Tevi Troy writes for National Affairs about the best way to ensure protection of free-speech rights.

Any survey of contemporary life on America’s campuses reveals that our institutions of higher learning are no longer devoted to free inquiry and the pursuit of truth. Instead, they appear riddled with speech codes, “safe spaces,” banned speakers, protests, and cancelations of those who express disapproved ideas. Students bemoan “microaggressions” and being “triggered” as faculty advance ahistorical theories that diminish America’s achievements and exceptionalism.

The stifling campus atmosphere has led conservatives to worry about the potential for new generations of Americans to appreciate and uphold our freedom and equality under the law. Even some non-conservatives have become concerned. As free-speech advocates Greg Lukianoff and Jonathan Haidt warn, “[a] movement is arising, undirected and driven largely by students, to scrub campuses clean of words, ideas, and subjects that might cause discomfort or give offense.”

Though it has no single point of origin, the current wave of censorship can be traced roughly to 2014. That year, student activists were emboldened by a series of victories as they successfully prevented mainstream speakers like Condoleezza Rice, Christine Lagarde, and Ayaan Hirsi Ali from speaking on campus. For a time, conservatives, civil libertarians, and many on the left believed such impulses against free expression would evaporate as students graduated from college. These former students, they insisted, would enter the professional world, where they would be forced to dismiss campus theories as unreasonable and impractical.

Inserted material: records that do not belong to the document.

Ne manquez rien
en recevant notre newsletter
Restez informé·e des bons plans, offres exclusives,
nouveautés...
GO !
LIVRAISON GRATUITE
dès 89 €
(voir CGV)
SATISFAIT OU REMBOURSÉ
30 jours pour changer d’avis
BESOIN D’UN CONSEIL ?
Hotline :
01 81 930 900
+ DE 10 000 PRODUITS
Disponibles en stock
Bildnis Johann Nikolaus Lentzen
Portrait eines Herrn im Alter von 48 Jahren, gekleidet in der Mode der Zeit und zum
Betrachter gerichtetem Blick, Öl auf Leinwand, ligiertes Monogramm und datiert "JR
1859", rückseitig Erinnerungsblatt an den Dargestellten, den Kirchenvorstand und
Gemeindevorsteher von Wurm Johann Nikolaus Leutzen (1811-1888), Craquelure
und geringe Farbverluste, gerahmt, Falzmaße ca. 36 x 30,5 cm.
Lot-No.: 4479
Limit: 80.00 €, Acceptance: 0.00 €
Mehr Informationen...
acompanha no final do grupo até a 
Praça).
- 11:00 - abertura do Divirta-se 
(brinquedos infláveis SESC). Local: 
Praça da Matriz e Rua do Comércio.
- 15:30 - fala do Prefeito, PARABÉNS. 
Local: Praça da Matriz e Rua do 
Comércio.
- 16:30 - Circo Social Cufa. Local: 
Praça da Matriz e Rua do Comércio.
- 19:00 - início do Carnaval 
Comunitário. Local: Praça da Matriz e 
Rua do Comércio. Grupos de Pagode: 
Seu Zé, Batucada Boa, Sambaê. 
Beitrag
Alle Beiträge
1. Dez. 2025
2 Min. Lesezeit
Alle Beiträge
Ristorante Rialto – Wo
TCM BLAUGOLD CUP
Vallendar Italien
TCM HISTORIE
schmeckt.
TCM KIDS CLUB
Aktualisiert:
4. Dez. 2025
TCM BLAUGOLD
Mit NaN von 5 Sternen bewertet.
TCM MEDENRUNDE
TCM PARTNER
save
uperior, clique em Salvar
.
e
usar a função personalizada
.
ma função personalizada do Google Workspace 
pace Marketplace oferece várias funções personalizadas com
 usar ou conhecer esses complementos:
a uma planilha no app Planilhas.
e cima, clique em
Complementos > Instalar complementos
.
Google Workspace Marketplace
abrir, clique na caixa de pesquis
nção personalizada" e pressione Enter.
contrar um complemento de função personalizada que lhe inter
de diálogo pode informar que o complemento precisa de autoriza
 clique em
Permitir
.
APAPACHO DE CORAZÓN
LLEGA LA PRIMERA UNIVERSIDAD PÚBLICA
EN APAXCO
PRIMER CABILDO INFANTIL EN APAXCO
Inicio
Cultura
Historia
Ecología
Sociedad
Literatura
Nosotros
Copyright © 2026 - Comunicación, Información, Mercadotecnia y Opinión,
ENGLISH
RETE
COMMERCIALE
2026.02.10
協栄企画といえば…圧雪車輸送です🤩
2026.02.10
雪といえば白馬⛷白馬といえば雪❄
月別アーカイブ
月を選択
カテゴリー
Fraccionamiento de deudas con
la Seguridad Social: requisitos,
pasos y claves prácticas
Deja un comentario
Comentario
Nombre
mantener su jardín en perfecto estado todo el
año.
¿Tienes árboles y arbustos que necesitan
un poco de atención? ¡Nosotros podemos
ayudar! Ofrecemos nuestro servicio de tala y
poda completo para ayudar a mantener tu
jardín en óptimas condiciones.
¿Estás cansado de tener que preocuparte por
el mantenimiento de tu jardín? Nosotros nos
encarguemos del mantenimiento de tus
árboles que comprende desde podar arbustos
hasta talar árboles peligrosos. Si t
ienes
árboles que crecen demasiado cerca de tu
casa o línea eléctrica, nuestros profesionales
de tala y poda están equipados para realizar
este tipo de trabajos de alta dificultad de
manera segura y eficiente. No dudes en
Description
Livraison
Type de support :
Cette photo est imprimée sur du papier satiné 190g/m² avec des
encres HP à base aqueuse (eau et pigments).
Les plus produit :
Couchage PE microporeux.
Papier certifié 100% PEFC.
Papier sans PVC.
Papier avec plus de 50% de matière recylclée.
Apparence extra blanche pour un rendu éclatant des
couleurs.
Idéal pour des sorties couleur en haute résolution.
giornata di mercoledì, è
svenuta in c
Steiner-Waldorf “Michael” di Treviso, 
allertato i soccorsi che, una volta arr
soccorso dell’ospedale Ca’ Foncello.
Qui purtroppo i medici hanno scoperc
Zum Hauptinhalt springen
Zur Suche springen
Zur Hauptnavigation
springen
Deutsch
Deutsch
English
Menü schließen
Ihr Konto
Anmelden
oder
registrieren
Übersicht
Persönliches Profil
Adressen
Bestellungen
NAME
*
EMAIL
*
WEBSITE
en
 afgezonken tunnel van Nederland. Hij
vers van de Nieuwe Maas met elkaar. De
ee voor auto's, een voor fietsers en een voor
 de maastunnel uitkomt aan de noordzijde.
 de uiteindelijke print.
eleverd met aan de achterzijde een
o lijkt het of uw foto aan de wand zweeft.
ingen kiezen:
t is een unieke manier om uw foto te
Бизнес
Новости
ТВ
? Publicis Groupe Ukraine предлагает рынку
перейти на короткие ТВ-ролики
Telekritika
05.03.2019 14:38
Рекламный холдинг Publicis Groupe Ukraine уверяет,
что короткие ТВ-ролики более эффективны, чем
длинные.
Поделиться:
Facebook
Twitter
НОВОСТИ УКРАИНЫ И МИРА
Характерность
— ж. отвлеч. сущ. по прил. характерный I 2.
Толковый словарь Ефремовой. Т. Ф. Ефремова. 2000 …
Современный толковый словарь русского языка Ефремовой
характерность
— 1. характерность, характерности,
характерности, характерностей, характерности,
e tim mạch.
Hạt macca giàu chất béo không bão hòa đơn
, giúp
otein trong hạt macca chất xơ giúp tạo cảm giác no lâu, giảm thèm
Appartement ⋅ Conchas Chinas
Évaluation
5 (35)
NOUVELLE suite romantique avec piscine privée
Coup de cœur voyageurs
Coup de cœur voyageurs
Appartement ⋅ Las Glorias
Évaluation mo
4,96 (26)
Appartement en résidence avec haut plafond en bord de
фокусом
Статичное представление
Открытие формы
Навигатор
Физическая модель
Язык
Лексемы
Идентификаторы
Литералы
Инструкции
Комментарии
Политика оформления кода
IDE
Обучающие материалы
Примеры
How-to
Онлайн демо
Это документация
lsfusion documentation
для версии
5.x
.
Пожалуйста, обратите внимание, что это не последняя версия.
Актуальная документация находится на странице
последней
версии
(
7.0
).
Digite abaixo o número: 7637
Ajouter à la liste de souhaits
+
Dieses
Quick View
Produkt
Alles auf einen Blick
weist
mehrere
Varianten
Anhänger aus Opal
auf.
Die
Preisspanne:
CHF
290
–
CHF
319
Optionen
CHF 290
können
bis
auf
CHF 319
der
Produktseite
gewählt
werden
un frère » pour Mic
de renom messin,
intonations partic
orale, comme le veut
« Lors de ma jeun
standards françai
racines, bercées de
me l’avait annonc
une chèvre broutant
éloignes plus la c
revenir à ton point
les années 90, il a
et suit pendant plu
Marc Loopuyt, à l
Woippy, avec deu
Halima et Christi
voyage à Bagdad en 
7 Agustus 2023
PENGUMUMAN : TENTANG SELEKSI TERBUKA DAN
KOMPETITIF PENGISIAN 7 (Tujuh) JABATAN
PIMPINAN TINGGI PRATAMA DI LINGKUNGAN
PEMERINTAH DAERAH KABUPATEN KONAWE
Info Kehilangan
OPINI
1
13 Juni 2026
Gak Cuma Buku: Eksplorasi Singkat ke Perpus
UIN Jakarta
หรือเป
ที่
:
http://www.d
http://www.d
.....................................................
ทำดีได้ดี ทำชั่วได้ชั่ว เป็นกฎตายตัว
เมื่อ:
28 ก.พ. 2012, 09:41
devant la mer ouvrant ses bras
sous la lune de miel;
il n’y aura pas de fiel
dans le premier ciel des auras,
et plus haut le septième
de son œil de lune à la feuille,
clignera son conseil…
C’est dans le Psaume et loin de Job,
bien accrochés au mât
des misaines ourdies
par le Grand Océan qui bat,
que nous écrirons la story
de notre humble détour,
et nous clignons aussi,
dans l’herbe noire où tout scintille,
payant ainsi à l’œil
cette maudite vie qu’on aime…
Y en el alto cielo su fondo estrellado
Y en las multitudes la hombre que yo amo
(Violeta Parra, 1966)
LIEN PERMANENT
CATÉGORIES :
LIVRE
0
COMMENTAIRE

Unfortunately, mounting evidence suggests that such impulses are no longer confined to institutions of higher education. The same campus commissars who monitored and canceled disfavored opinions at our nation’s colleges and universities have largely held fast to their beliefs while assuming positions of influence at corporations, as journalists, in the entertainment industry, and on social media. This ascendant intolerance poses a difficult challenge?—?one that has no easy solutions.